◆ TASK INSTRUCTIONS ◆
For the material that follows, work out how many lines hold the word "Designer" and answer only with the number.
-- Opening Marker --
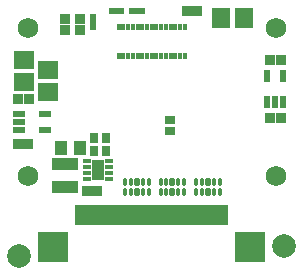
<source format=gts>
G04*
G04 #@! TF.GenerationSoftware,Altium Limited,Altium Designer,20.0.13 (296)*
G04*
G04 Layer_Color=8388736*
%FSLAX44Y44*%
%MOMM*%
G71*
G01*
G75*
%ADD34R,0.5000X1.0000*%
%ADD35R,0.6400X0.4200*%
%ADD36R,1.0400X1.7400*%
%ADD37R,1.0000X0.5000*%
%ADD38R,0.7532X0.8532*%
%ADD39R,0.8532X0.7532*%
%ADD40R,2.2032X1.0032*%
%ADD41R,0.3200X0.6000*%
%ADD42R,2.6032X2.6032*%
%ADD43R,0.5032X1.8032*%
%ADD44R,2.6032X2.6032*%
%ADD45C,2.0000*%
%ADD46R,1.5032X1.7032*%
%ADD47R,1.7032X1.5032*%
G04:AMPARAMS|DCode=48|XSize=0.34mm|YSize=0.705mm|CornerRadius=0.12mm|HoleSize=0mm|Usage=FLASHONLY|Rotation=180.000|XOffset=0mm|YOffset=0mm|HoleType=Round|Shape=RoundedRectangle|*
%AMROUNDEDRECTD48*
21,1,0.3400,0.4650,0,0,180.0*
21,1,0.1000,0.7050,0,0,180.0*
1,1,0.2400,-0.0500,0.2325*
1,1,0.2400,0.0500,0.2325*
1,1,0.2400,0.0500,-0.2325*
1,1,0.2400,-0.0500,-0.2325*
%
%ADD48ROUNDEDRECTD48*%
G04:AMPARAMS|DCode=49|XSize=0.54mm|YSize=0.705mm|CornerRadius=0.12mm|HoleSize=0mm|Usage=FLASHONLY|Rotation=180.000|XOffset=0mm|YOffset=0mm|HoleType=Round|Shape=RoundedRectangle|*
%AMROUNDEDRECTD49*
21,1,0.5400,0.4650,0,0,180.0*
21,1,0.3000,0.7050,0,0,180.0*
1,1,0.2400,-0.1500,0.2325*
1,1,0.2400,0.1500,0.2325*
1,1,0.2400,0.1500,-0.2325*
1,1,0.2400,-0.1500,-0.2325*
%
%ADD49ROUNDEDRECTD49*%
%ADD50R,0.8232X0.8232*%
%ADD51R,1.1032X1.2032*%
%ADD52R,0.6632X0.6232*%
%ADD53R,0.8232X0.8232*%
%ADD54R,0.6232X0.6632*%
%ADD55C,1.7272*%
%ADD56C,0.6096*%
D34*
X110875Y58250D02*
D03*
Y36250D02*
D03*
X97875Y58250D02*
D03*
Y36250D02*
D03*
X104375D02*
D03*
D35*
X-55000Y-13700D02*
D03*
Y-18700D02*
D03*
Y-23700D02*
D03*
Y-28700D02*
D03*
X-36000Y-13700D02*
D03*
Y-18700D02*
D03*
Y-23700D02*
D03*
Y-28700D02*
D03*
D36*
X-45500Y-21200D02*
D03*
D37*
X-112300Y19600D02*
D03*
Y26100D02*
D03*
X-90300D02*
D03*
X-112300Y13100D02*
D03*
X-90300D02*
D03*
D38*
X-38768Y5875D02*
D03*
X-48768D02*
D03*
X-48461Y-4665D02*
D03*
X-38461D02*
D03*
D39*
X15500Y11625D02*
D03*
Y21625D02*
D03*
D40*
X-73100Y-15500D02*
D03*
Y-35500D02*
D03*
D41*
X8000Y99700D02*
D03*
X12000D02*
D03*
X28000Y75700D02*
D03*
X24000D02*
D03*
X20000D02*
D03*
X16000D02*
D03*
X12000D02*
D03*
X8000D02*
D03*
X4000D02*
D03*
X0D02*
D03*
X-4000D02*
D03*
X-8000D02*
D03*
X-12000D02*
D03*
X-16000D02*
D03*
X-20000D02*
D03*
X-24000D02*
D03*
X-28000D02*
D03*
Y99700D02*
D03*
X-24000D02*
D03*
X-20000D02*
D03*
X-16000D02*
D03*
X-12000D02*
D03*
X-8000D02*
D03*
X-4000D02*
D03*
X0D02*
D03*
X4000D02*
D03*
X16000D02*
D03*
X20000D02*
D03*
X24000D02*
D03*
X28000D02*
D03*
D42*
X83500Y-86010D02*
D03*
D43*
X57500Y-59510D02*
D03*
X62500D02*
D03*
X37500D02*
D03*
X42500D02*
D03*
X47500D02*
D03*
X52500D02*
D03*
X-2500D02*
D03*
X-62500D02*
D03*
X-57500D02*
D03*
X-52500D02*
D03*
X-47500D02*
D03*
X-42500D02*
D03*
X-37500D02*
D03*
X-32500D02*
D03*
X-27500D02*
D03*
X-22500D02*
D03*
X-17500D02*
D03*
X-12500D02*
D03*
X-7500D02*
D03*
X2500D02*
D03*
X7500D02*
D03*
X12500D02*
D03*
X17500D02*
D03*
X22500D02*
D03*
X27500D02*
D03*
X32500D02*
D03*
D44*
X-83500Y-86010D02*
D03*
D45*
X112300Y-85100D02*
D03*
X-112300Y-93500D02*
D03*
D46*
X77815Y107738D02*
D03*
X58815D02*
D03*
D47*
X-108300Y53300D02*
D03*
Y72300D02*
D03*
X-87700Y44800D02*
D03*
Y63800D02*
D03*
D48*
X-2500Y-39650D02*
D03*
X-7500D02*
D03*
X-17500D02*
D03*
X-22500D02*
D03*
Y-31300D02*
D03*
X-17500D02*
D03*
X-7500D02*
D03*
X-2500D02*
D03*
X27500Y-39650D02*
D03*
X22500D02*
D03*
X12500D02*
D03*
X7500D02*
D03*
Y-31300D02*
D03*
X12500D02*
D03*
X22500D02*
D03*
X27500D02*
D03*
X57500Y-39650D02*
D03*
X52500D02*
D03*
X42500D02*
D03*
X37500D02*
D03*
Y-31300D02*
D03*
X42500D02*
D03*
X52500D02*
D03*
X57500D02*
D03*
D49*
X-12500Y-39650D02*
D03*
Y-31300D02*
D03*
X17500Y-39650D02*
D03*
Y-31300D02*
D03*
X47500Y-39650D02*
D03*
Y-31300D02*
D03*
D50*
X109375Y71904D02*
D03*
X100375D02*
D03*
X109125Y22875D02*
D03*
X100125D02*
D03*
X-46000Y-38625D02*
D03*
X-55000D02*
D03*
X-113200Y39100D02*
D03*
X-104200D02*
D03*
X-104375Y1125D02*
D03*
X-113375D02*
D03*
X38750Y113750D02*
D03*
X29750D02*
D03*
D51*
X-60400Y-2000D02*
D03*
X-76400D02*
D03*
D52*
X-15675Y113341D02*
D03*
X-9075D02*
D03*
X-33100Y113375D02*
D03*
X-26500D02*
D03*
D53*
X-73700Y97600D02*
D03*
Y106600D02*
D03*
X-61100Y106700D02*
D03*
Y97700D02*
D03*
D54*
X-49601Y107662D02*
D03*
Y101062D02*
D03*
D55*
X105000Y-25690D02*
D03*
X-105000D02*
D03*
X105000Y99310D02*
D03*
X-105000D02*
D03*
D56*
X-45500Y-26200D02*
D03*
Y-16200D02*
D03*
M02*

</source>
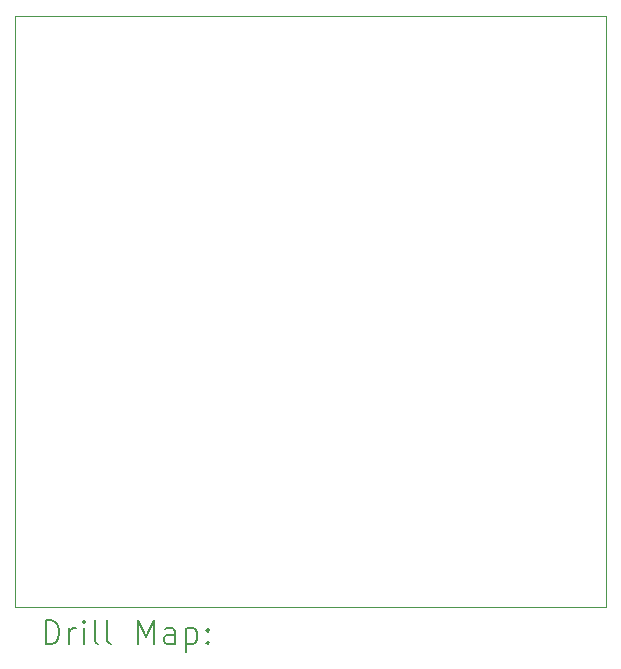
<source format=gbr>
%TF.GenerationSoftware,KiCad,Pcbnew,7.0.6-7.0.6~ubuntu22.04.1*%
%TF.CreationDate,2023-08-04T06:45:14-03:00*%
%TF.ProjectId,RF_Board,52465f42-6f61-4726-942e-6b696361645f,rev?*%
%TF.SameCoordinates,Original*%
%TF.FileFunction,Drillmap*%
%TF.FilePolarity,Positive*%
%FSLAX45Y45*%
G04 Gerber Fmt 4.5, Leading zero omitted, Abs format (unit mm)*
G04 Created by KiCad (PCBNEW 7.0.6-7.0.6~ubuntu22.04.1) date 2023-08-04 06:45:14*
%MOMM*%
%LPD*%
G01*
G04 APERTURE LIST*
%ADD10C,0.100000*%
%ADD11C,0.200000*%
G04 APERTURE END LIST*
D10*
X17300000Y-4700000D02*
X22300000Y-4700000D01*
X22300000Y-9700000D01*
X17300000Y-9700000D01*
X17300000Y-4700000D01*
D11*
X17555777Y-10016484D02*
X17555777Y-9816484D01*
X17555777Y-9816484D02*
X17603396Y-9816484D01*
X17603396Y-9816484D02*
X17631967Y-9826008D01*
X17631967Y-9826008D02*
X17651015Y-9845055D01*
X17651015Y-9845055D02*
X17660539Y-9864103D01*
X17660539Y-9864103D02*
X17670063Y-9902198D01*
X17670063Y-9902198D02*
X17670063Y-9930770D01*
X17670063Y-9930770D02*
X17660539Y-9968865D01*
X17660539Y-9968865D02*
X17651015Y-9987912D01*
X17651015Y-9987912D02*
X17631967Y-10006960D01*
X17631967Y-10006960D02*
X17603396Y-10016484D01*
X17603396Y-10016484D02*
X17555777Y-10016484D01*
X17755777Y-10016484D02*
X17755777Y-9883150D01*
X17755777Y-9921246D02*
X17765301Y-9902198D01*
X17765301Y-9902198D02*
X17774824Y-9892674D01*
X17774824Y-9892674D02*
X17793872Y-9883150D01*
X17793872Y-9883150D02*
X17812920Y-9883150D01*
X17879586Y-10016484D02*
X17879586Y-9883150D01*
X17879586Y-9816484D02*
X17870063Y-9826008D01*
X17870063Y-9826008D02*
X17879586Y-9835531D01*
X17879586Y-9835531D02*
X17889110Y-9826008D01*
X17889110Y-9826008D02*
X17879586Y-9816484D01*
X17879586Y-9816484D02*
X17879586Y-9835531D01*
X18003396Y-10016484D02*
X17984348Y-10006960D01*
X17984348Y-10006960D02*
X17974824Y-9987912D01*
X17974824Y-9987912D02*
X17974824Y-9816484D01*
X18108158Y-10016484D02*
X18089110Y-10006960D01*
X18089110Y-10006960D02*
X18079586Y-9987912D01*
X18079586Y-9987912D02*
X18079586Y-9816484D01*
X18336729Y-10016484D02*
X18336729Y-9816484D01*
X18336729Y-9816484D02*
X18403396Y-9959341D01*
X18403396Y-9959341D02*
X18470063Y-9816484D01*
X18470063Y-9816484D02*
X18470063Y-10016484D01*
X18651015Y-10016484D02*
X18651015Y-9911722D01*
X18651015Y-9911722D02*
X18641491Y-9892674D01*
X18641491Y-9892674D02*
X18622444Y-9883150D01*
X18622444Y-9883150D02*
X18584348Y-9883150D01*
X18584348Y-9883150D02*
X18565301Y-9892674D01*
X18651015Y-10006960D02*
X18631967Y-10016484D01*
X18631967Y-10016484D02*
X18584348Y-10016484D01*
X18584348Y-10016484D02*
X18565301Y-10006960D01*
X18565301Y-10006960D02*
X18555777Y-9987912D01*
X18555777Y-9987912D02*
X18555777Y-9968865D01*
X18555777Y-9968865D02*
X18565301Y-9949817D01*
X18565301Y-9949817D02*
X18584348Y-9940293D01*
X18584348Y-9940293D02*
X18631967Y-9940293D01*
X18631967Y-9940293D02*
X18651015Y-9930770D01*
X18746253Y-9883150D02*
X18746253Y-10083150D01*
X18746253Y-9892674D02*
X18765301Y-9883150D01*
X18765301Y-9883150D02*
X18803396Y-9883150D01*
X18803396Y-9883150D02*
X18822444Y-9892674D01*
X18822444Y-9892674D02*
X18831967Y-9902198D01*
X18831967Y-9902198D02*
X18841491Y-9921246D01*
X18841491Y-9921246D02*
X18841491Y-9978389D01*
X18841491Y-9978389D02*
X18831967Y-9997436D01*
X18831967Y-9997436D02*
X18822444Y-10006960D01*
X18822444Y-10006960D02*
X18803396Y-10016484D01*
X18803396Y-10016484D02*
X18765301Y-10016484D01*
X18765301Y-10016484D02*
X18746253Y-10006960D01*
X18927205Y-9997436D02*
X18936729Y-10006960D01*
X18936729Y-10006960D02*
X18927205Y-10016484D01*
X18927205Y-10016484D02*
X18917682Y-10006960D01*
X18917682Y-10006960D02*
X18927205Y-9997436D01*
X18927205Y-9997436D02*
X18927205Y-10016484D01*
X18927205Y-9892674D02*
X18936729Y-9902198D01*
X18936729Y-9902198D02*
X18927205Y-9911722D01*
X18927205Y-9911722D02*
X18917682Y-9902198D01*
X18917682Y-9902198D02*
X18927205Y-9892674D01*
X18927205Y-9892674D02*
X18927205Y-9911722D01*
M02*

</source>
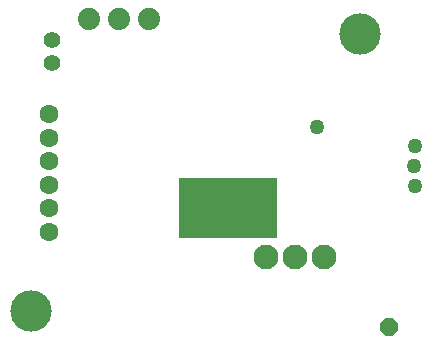
<source format=gbs>
G75*
%MOIN*%
%OFA0B0*%
%FSLAX25Y25*%
%IPPOS*%
%LPD*%
%AMOC8*
5,1,8,0,0,1.08239X$1,22.5*
%
%ADD10C,0.13780*%
%ADD11R,0.33000X0.20400*%
%ADD12C,0.04331*%
%ADD13C,0.07400*%
%ADD14C,0.06299*%
%ADD15C,0.05600*%
%ADD16OC8,0.06000*%
%ADD17C,0.05000*%
%ADD18C,0.08268*%
D10*
X0084052Y0087644D03*
X0193698Y0180164D03*
D11*
X0149613Y0122033D03*
D12*
X0179327Y0149140D03*
D13*
X0123513Y0185033D03*
X0113513Y0185033D03*
X0103513Y0185033D03*
D14*
X0089913Y0153581D03*
X0089913Y0145581D03*
X0089913Y0137707D03*
X0089913Y0129833D03*
X0089913Y0121959D03*
X0089913Y0114085D03*
D15*
X0091113Y0170296D03*
X0091113Y0178170D03*
D16*
X0203313Y0082433D03*
D17*
X0211927Y0129388D03*
X0211875Y0136088D03*
X0211923Y0142688D03*
X0179272Y0149088D03*
D18*
X0181713Y0105633D03*
X0172013Y0105633D03*
X0162513Y0105633D03*
M02*

</source>
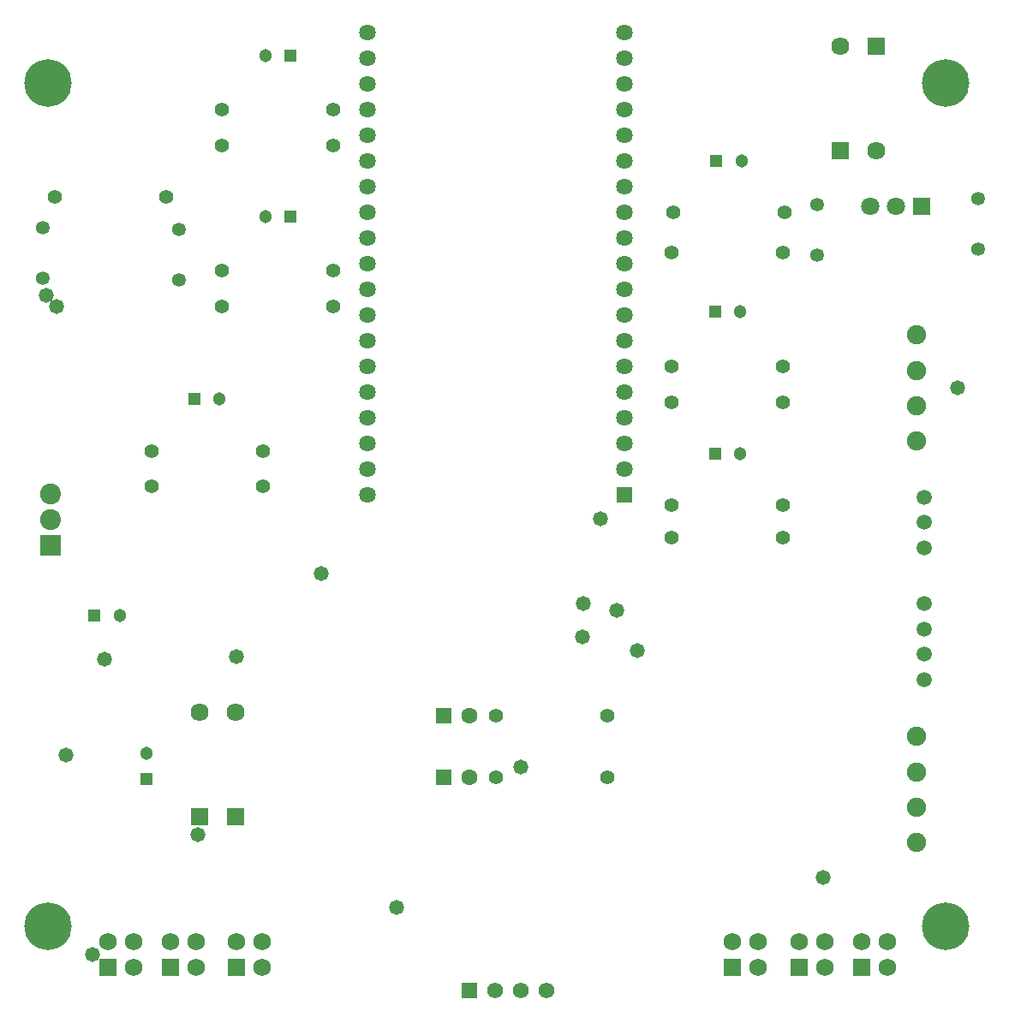
<source format=gbs>
G04*
G04 #@! TF.GenerationSoftware,Altium Limited,Altium Designer,23.8.1 (32)*
G04*
G04 Layer_Color=16711935*
%FSLAX25Y25*%
%MOIN*%
G70*
G04*
G04 #@! TF.SameCoordinates,C7E29C90-252A-4D1B-ADA4-5BBD7A111965*
G04*
G04*
G04 #@! TF.FilePolarity,Negative*
G04*
G01*
G75*
%ADD18R,0.05131X0.05131*%
%ADD19C,0.05131*%
%ADD20C,0.05524*%
%ADD21C,0.05328*%
%ADD22R,0.07119X0.07119*%
%ADD23C,0.07119*%
%ADD24R,0.07060X0.07060*%
%ADD25C,0.07060*%
%ADD26C,0.05900*%
%ADD27C,0.07500*%
%ADD28R,0.05131X0.05131*%
%ADD29R,0.06417X0.06417*%
%ADD30C,0.06417*%
%ADD31C,0.06824*%
%ADD32R,0.06824X0.06824*%
%ADD33R,0.08123X0.08123*%
%ADD34C,0.08123*%
%ADD35R,0.06312X0.06312*%
%ADD36C,0.06312*%
%ADD37R,0.06194X0.06194*%
%ADD38C,0.06194*%
%ADD39C,0.18517*%
%ADD40C,0.05800*%
D18*
X211921Y459000D02*
D03*
X377079Y366500D02*
D03*
Y422000D02*
D03*
X211921Y521500D02*
D03*
X377579Y480500D02*
D03*
X174500Y388000D02*
D03*
X135579Y303500D02*
D03*
D19*
X202079Y459000D02*
D03*
X386921Y366500D02*
D03*
X156000Y249843D02*
D03*
X386921Y422000D02*
D03*
X202079Y521500D02*
D03*
X387421Y480500D02*
D03*
X184343Y388000D02*
D03*
X145421Y303500D02*
D03*
D20*
X201154Y367500D02*
D03*
X157846D02*
D03*
Y354000D02*
D03*
X201154D02*
D03*
X403654Y334000D02*
D03*
X360346D02*
D03*
Y346500D02*
D03*
X403654D02*
D03*
X292000Y240500D02*
D03*
X335307D02*
D03*
X292000Y264500D02*
D03*
X335307D02*
D03*
X404154Y460500D02*
D03*
X360846D02*
D03*
X360346Y445000D02*
D03*
X403654D02*
D03*
Y400500D02*
D03*
X360346D02*
D03*
X403654Y386500D02*
D03*
X360346D02*
D03*
X185346Y424000D02*
D03*
X228654D02*
D03*
X185346Y438000D02*
D03*
X228654D02*
D03*
X185346Y500500D02*
D03*
X228654D02*
D03*
Y486500D02*
D03*
X185346D02*
D03*
X120346Y466500D02*
D03*
X163654D02*
D03*
D21*
X168500Y434157D02*
D03*
Y453843D02*
D03*
X115500Y434815D02*
D03*
Y454500D02*
D03*
X417000Y444000D02*
D03*
Y463685D02*
D03*
X479500Y446157D02*
D03*
Y465843D02*
D03*
D22*
X457500Y462988D02*
D03*
D23*
X447500D02*
D03*
X437500D02*
D03*
D24*
X440000Y525394D02*
D03*
X176500Y225106D02*
D03*
X426000Y484606D02*
D03*
X190500Y225106D02*
D03*
D25*
X440000Y484606D02*
D03*
X176500Y265894D02*
D03*
X426000Y525394D02*
D03*
X190500Y265894D02*
D03*
D26*
X458500Y349686D02*
D03*
Y339843D02*
D03*
Y330000D02*
D03*
Y308185D02*
D03*
Y298343D02*
D03*
Y288500D02*
D03*
Y278657D02*
D03*
D27*
X455500Y215161D02*
D03*
Y228941D02*
D03*
Y242720D02*
D03*
Y256500D02*
D03*
Y371500D02*
D03*
Y385280D02*
D03*
Y399059D02*
D03*
Y412839D02*
D03*
D28*
X156000Y240000D02*
D03*
D29*
X342000Y350500D02*
D03*
D30*
Y360500D02*
D03*
Y370500D02*
D03*
Y380500D02*
D03*
Y390500D02*
D03*
Y400500D02*
D03*
Y410500D02*
D03*
Y420500D02*
D03*
Y430500D02*
D03*
Y440500D02*
D03*
Y450500D02*
D03*
Y460500D02*
D03*
Y470500D02*
D03*
Y480500D02*
D03*
Y490500D02*
D03*
Y500500D02*
D03*
Y510500D02*
D03*
Y520500D02*
D03*
Y530500D02*
D03*
X242000D02*
D03*
Y520500D02*
D03*
Y510500D02*
D03*
Y500500D02*
D03*
Y490500D02*
D03*
Y480500D02*
D03*
Y470500D02*
D03*
Y460500D02*
D03*
Y450500D02*
D03*
Y440500D02*
D03*
Y430500D02*
D03*
Y420500D02*
D03*
Y410500D02*
D03*
Y400500D02*
D03*
Y390500D02*
D03*
Y380500D02*
D03*
Y370500D02*
D03*
Y360500D02*
D03*
Y350500D02*
D03*
D31*
X394000Y176500D02*
D03*
Y166500D02*
D03*
X384000Y176500D02*
D03*
X419748D02*
D03*
Y166500D02*
D03*
X409748Y176500D02*
D03*
X444252D02*
D03*
Y166500D02*
D03*
X434252Y176500D02*
D03*
X175252D02*
D03*
Y166500D02*
D03*
X165252Y176500D02*
D03*
X150748D02*
D03*
Y166500D02*
D03*
X140748Y176500D02*
D03*
X201000D02*
D03*
Y166500D02*
D03*
X191000Y176500D02*
D03*
D32*
X384000Y166500D02*
D03*
X409748D02*
D03*
X434252D02*
D03*
X165252D02*
D03*
X140748D02*
D03*
X191000D02*
D03*
D33*
X118500Y331000D02*
D03*
D34*
Y341000D02*
D03*
Y351000D02*
D03*
D35*
X271500Y264500D02*
D03*
Y240500D02*
D03*
D36*
X281500Y264500D02*
D03*
Y240500D02*
D03*
D37*
Y157500D02*
D03*
D38*
X291500D02*
D03*
X301500D02*
D03*
X311500D02*
D03*
D39*
X117500Y511000D02*
D03*
Y182500D02*
D03*
X467000Y511000D02*
D03*
Y182500D02*
D03*
D40*
X134900Y171700D02*
D03*
X124400Y249300D02*
D03*
X139600Y286500D02*
D03*
X471500Y392200D02*
D03*
X224000Y320000D02*
D03*
X190800Y287700D02*
D03*
X346800Y289900D02*
D03*
X301500Y244600D02*
D03*
X332700Y341100D02*
D03*
X338800Y305700D02*
D03*
X325900Y308400D02*
D03*
X419100Y201652D02*
D03*
X175900Y218400D02*
D03*
X325600Y295100D02*
D03*
X253100Y189900D02*
D03*
X121000Y424000D02*
D03*
X116908Y428092D02*
D03*
M02*

</source>
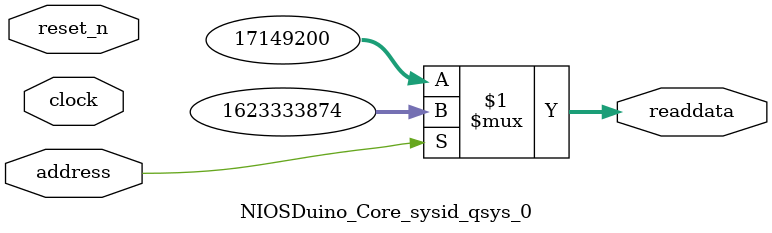
<source format=v>



// synthesis translate_off
`timescale 1ns / 1ps
// synthesis translate_on

// turn off superfluous verilog processor warnings 
// altera message_level Level1 
// altera message_off 10034 10035 10036 10037 10230 10240 10030 

module NIOSDuino_Core_sysid_qsys_0 (
               // inputs:
                address,
                clock,
                reset_n,

               // outputs:
                readdata
             )
;

  output  [ 31: 0] readdata;
  input            address;
  input            clock;
  input            reset_n;

  wire    [ 31: 0] readdata;
  //control_slave, which is an e_avalon_slave
  assign readdata = address ? 1623333874 : 17149200;

endmodule



</source>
-- Closing Marker --
◆ REPLY TO THE EXERCISE ◆
2